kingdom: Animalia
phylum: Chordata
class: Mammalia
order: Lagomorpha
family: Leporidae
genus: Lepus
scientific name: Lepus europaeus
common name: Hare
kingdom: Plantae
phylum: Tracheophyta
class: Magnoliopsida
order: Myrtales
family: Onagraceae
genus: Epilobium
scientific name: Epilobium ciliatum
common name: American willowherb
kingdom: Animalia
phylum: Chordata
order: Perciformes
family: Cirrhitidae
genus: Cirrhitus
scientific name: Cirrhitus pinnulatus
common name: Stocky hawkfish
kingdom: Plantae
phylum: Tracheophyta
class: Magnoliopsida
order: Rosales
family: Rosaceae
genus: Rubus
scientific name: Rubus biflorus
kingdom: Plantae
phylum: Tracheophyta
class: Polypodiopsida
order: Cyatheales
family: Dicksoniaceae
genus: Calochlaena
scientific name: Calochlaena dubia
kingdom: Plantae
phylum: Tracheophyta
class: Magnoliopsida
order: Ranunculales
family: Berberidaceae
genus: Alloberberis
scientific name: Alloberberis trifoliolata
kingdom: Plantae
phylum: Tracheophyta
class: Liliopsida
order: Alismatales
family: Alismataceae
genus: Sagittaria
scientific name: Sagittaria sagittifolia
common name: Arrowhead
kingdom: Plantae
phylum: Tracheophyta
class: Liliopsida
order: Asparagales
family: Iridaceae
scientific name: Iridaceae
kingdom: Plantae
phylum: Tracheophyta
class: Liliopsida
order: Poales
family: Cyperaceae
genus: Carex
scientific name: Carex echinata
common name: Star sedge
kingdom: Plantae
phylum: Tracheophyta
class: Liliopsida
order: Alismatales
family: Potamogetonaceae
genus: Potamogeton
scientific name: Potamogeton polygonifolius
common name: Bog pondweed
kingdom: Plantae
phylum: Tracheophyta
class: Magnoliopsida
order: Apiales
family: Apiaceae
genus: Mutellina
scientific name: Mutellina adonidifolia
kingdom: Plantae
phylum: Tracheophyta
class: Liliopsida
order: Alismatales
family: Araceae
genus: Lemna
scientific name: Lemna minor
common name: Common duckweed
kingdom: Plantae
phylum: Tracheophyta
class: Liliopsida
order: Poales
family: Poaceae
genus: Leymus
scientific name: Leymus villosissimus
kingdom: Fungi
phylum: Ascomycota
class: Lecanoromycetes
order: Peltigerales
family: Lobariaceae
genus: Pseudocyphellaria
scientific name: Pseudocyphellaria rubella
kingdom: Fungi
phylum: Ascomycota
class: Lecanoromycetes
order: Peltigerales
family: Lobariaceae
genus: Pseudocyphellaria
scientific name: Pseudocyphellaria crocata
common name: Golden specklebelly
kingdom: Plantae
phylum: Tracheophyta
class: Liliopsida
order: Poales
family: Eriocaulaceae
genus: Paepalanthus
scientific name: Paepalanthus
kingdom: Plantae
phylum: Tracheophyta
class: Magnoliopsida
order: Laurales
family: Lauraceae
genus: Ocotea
______________________________
### What is expected
Please update the listing above by replacing "scientific name" with "species" on every line, leaving everything else unchanged.

### Right answer
kingdom: Animalia
phylum: Chordata
class: Mammalia
order: Lagomorpha
family: Leporidae
genus: Lepus
species: Lepus europaeus
common name: Hare
kingdom: Plantae
phylum: Tracheophyta
class: Magnoliopsida
order: Myrtales
family: Onagraceae
genus: Epilobium
species: Epilobium ciliatum
common name: American willowherb
kingdom: Animalia
phylum: Chordata
order: Perciformes
family: Cirrhitidae
genus: Cirrhitus
species: Cirrhitus pinnulatus
common name: Stocky hawkfish
kingdom: Plantae
phylum: Tracheophyta
class: Magnoliopsida
order: Rosales
family: Rosaceae
genus: Rubus
species: Rubus biflorus
kingdom: Plantae
phylum: Tracheophyta
class: Polypodiopsida
order: Cyatheales
family: Dicksoniaceae
genus: Calochlaena
species: Calochlaena dubia
kingdom: Plantae
phylum: Tracheophyta
class: Magnoliopsida
order: Ranunculales
family: Berberidaceae
genus: Alloberberis
species: Alloberberis trifoliolata
kingdom: Plantae
phylum: Tracheophyta
class: Liliopsida
order: Alismatales
family: Alismataceae
genus: Sagittaria
species: Sagittaria sagittifolia
common name: Arrowhead
kingdom: Plantae
phylum: Tracheophyta
class: Liliopsida
order: Asparagales
family: Iridaceae
species: Iridaceae
kingdom: Plantae
phylum: Tracheophyta
class: Liliopsida
order: Poales
family: Cyperaceae
genus: Carex
species: Carex echinata
common name: Star sedge
kingdom: Plantae
phylum: Tracheophyta
class: Liliopsida
order: Alismatales
family: Potamogetonaceae
genus: Potamogeton
species: Potamogeton polygonifolius
common name: Bog pondweed
kingdom: Plantae
phylum: Tracheophyta
class: Magnoliopsida
order: Apiales
family: Apiaceae
genus: Mutellina
species: Mutellina adonidifolia
kingdom: Plantae
phylum: Tracheophyta
class: Liliopsida
order: Alismatales
family: Araceae
genus: Lemna
species: Lemna minor
common name: Common duckweed
kingdom: Plantae
phylum: Tracheophyta
class: Liliopsida
order: Poales
family: Poaceae
genus: Leymus
species: Leymus villosissimus
kingdom: Fungi
phylum: Ascomycota
class: Lecanoromycetes
order: Peltigerales
family: Lobariaceae
genus: Pseudocyphellaria
species: Pseudocyphellaria rubella
kingdom: Fungi
phylum: Ascomycota
class: Lecanoromycetes
order: Peltigerales
family: Lobariaceae
genus: Pseudocyphellaria
species: Pseudocyphellaria crocata
common name: Golden specklebelly
kingdom: Plantae
phylum: Tracheophyta
class: Liliopsida
order: Poales
family: Eriocaulaceae
genus: Paepalanthus
species: Paepalanthus
kingdom: Plantae
phylum: Tracheophyta
class: Magnoliopsida
order: Laurales
family: Lauraceae
genus: Ocotea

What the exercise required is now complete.